McMurtry was quirky and, at times, discouraged, but he was ultimately determined and dedicated to both his craft and to his side hustle as a bookseller. Throughout Western Star, Streitfeld ably and lovingly tells his story.
As a child, McMurtry grew up in a house with no books, yet his lifelong passion was books — not merely those he was writing or selling but all books — ranging across eras and genres. The first of the several used-book stores he owned was in Georgetown in Washington, DC. He called it Booked Up. The role of a bookstore, according to McMurtry, was “to preserve what was created in the past but ignored or shunned in the present and bring it forward into the future.”
His Archer City emporium, also dubbed Booked Up, turned his modest hometown into an offbeat tourist attraction. It was, Streitfeld writes, “a monument to the bookless boy he had been.” There, after downsizing, McMurtry still had 200,000 volumes in four houses, plus another 28,000 in the home where he’d grown up. “I’ve got more books in the bathroom than there were in every house in Archer City when I was growing up,” he told Streitfeld more than once.
Much like those treasures McMurtry sought in random bookshops and thrift stores, Western Star is itself a treasure, though it’s not a hagiography. Rather, the biography is a heartfelt testimonial to the joys of finding tarnished gems hidden on the kind of musty shelves that only a true bibliophile could love.
Streitfeld, himself an unapologetic book collector, first met his subject while on assignment to profile the man. As sometimes happens when like attracts like in journalism, they became friends. McMurtry was at first a reluctant subject for a full-fledged biography, but Streitfeld kept notes and persisted, eventually gaining McMurtry’s grudging consent. Good thing he did.
As Streitfeld walks us through McMurtry’s serial adventures, through the making of films and the writing of books, he reveals the backstories that contemporaneous reviewers had somehow missed. “The Last Picture Show,” for instance, was a hotbed of, well, hot beds as the casting couch took on new meaning on and off the set. During filming, McMurtry, Streitfeld writes, had an affair with debut actress Cybill Shepherd. But then, Shepherd slept with Jeff Bridges, too, who played her boyfriend in the movie. (There’s enough here for another film, “Backstage at the Last Picture Show.”)
McMurtry’s most enduring female relationship, we learn, was a strictly professional one with Diana Ossana, 13 years his junior, with whom he co-habited in Tucson and co-authored the 2006 Academy Award-winning screenplay adaptation of Annie Proulx’s short story “Brokeback Mountain.”
“They were friends for thirty-six years,” Streitfeld writes of McMurtry and Ossana, “on and off housemates for about twenty-five, collaborators for about twenty-seven. She kept him going, and in return, he took her from legal secretary to the Oscars.”

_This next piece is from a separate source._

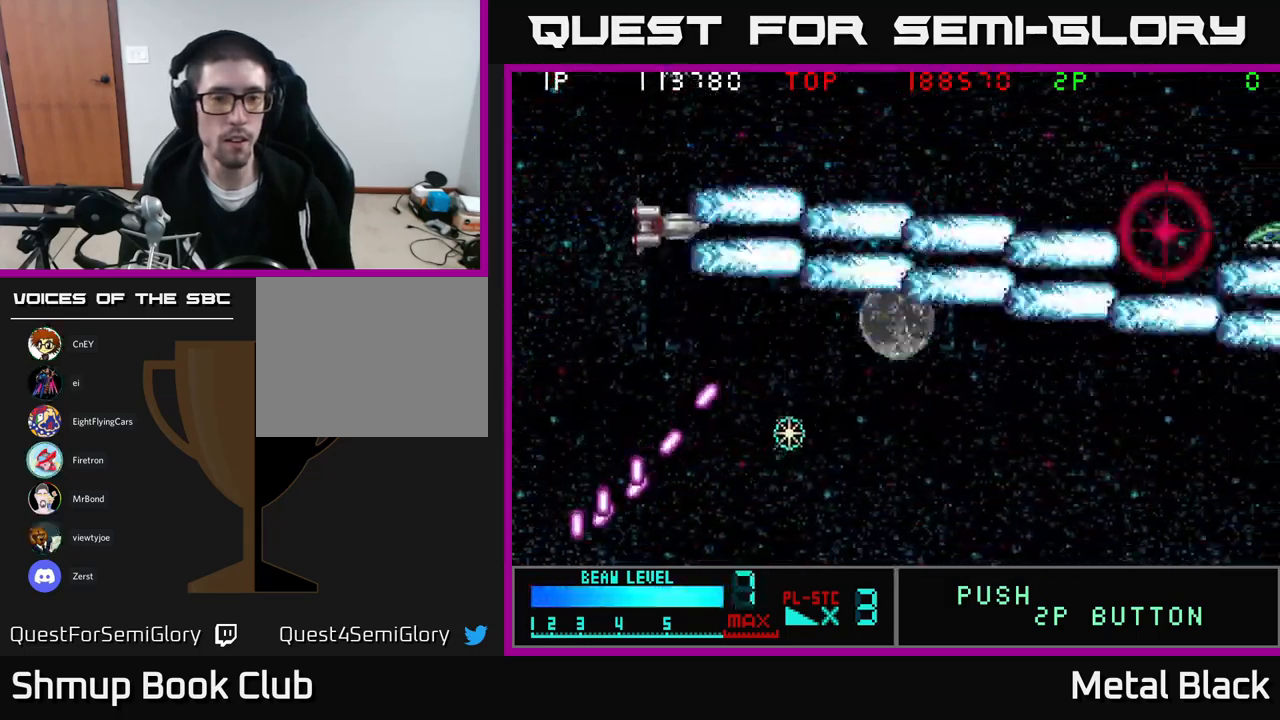
{"buttons": ["A", "DPAD_DOWN"], "events": [[33, "A", "down"], [183, "A", "up"], [216, "DPAD_UP", "up"], [233, "A", "down"], [233, "DPAD_DOWN", "down"], [416, "A", "up"], [483, "A", "down"]]}
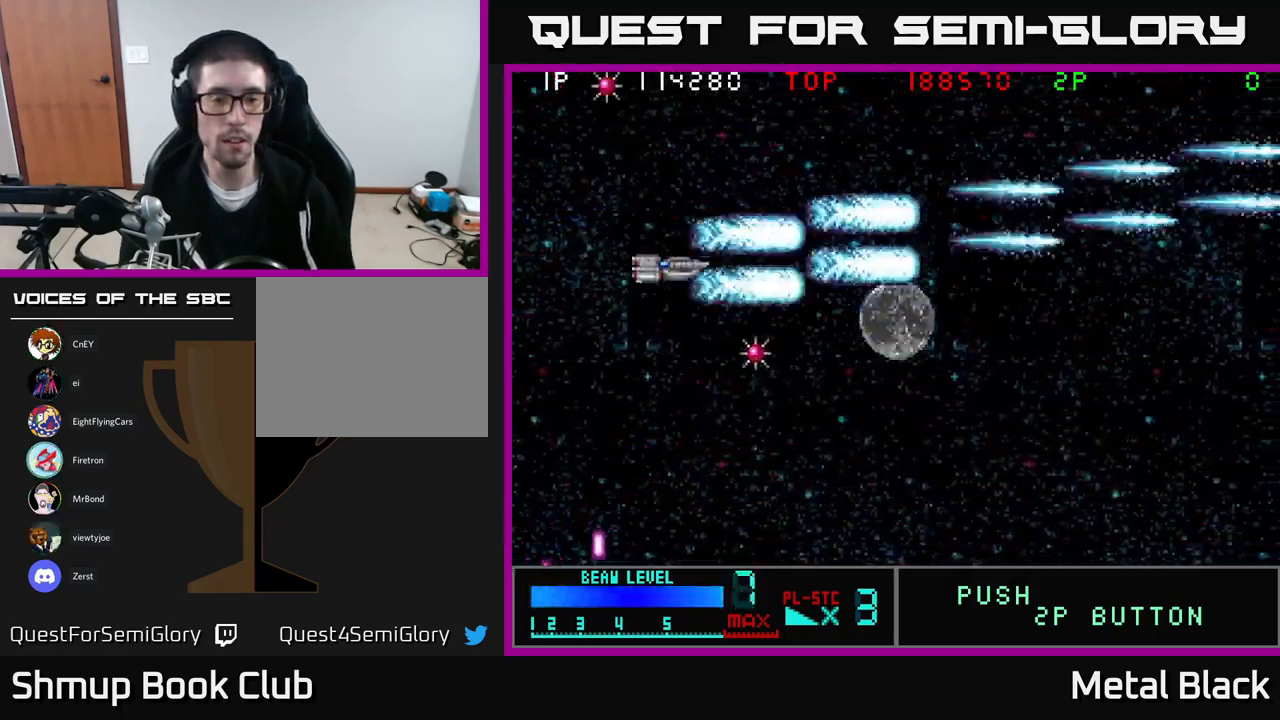
{"buttons": ["A", "DPAD_LEFT"], "events": [[116, "A", "up"], [116, "DPAD_LEFT", "down"], [183, "A", "down"], [383, "A", "up"], [383, "DPAD_LEFT", "up"], [450, "A", "down"], [483, "DPAD_DOWN", "up"], [483, "DPAD_LEFT", "down"]]}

McMurtry was, Streitfeld writes, a stubbornly analog man in an increasingly digital world. His biography is in a way a wistful tribute to those bygone days. (For his part, Streitfeld inhabits both worlds; he’s an old-school book lover who also covers technology for the New York Times.)
Over his lifetime, McMurtry transcended his rural roots but never abandoned them. In the end, his ashes were buried in Archer City two years after his 2021 death. Following the internment there was, inevitably, a book sale, which McMurtry himself would’ve surely haunted for hidden treasures.
Eugene L. Meyer, a member of the board of the Independent, is a journalist and author of, among other books, Five for Freedom: The African American Soldiers in John Brown’s Army. He is currently writing a biography of his musical polymath cousin, André Previn, and has been featured in the Biographers International Organization’s podcast series.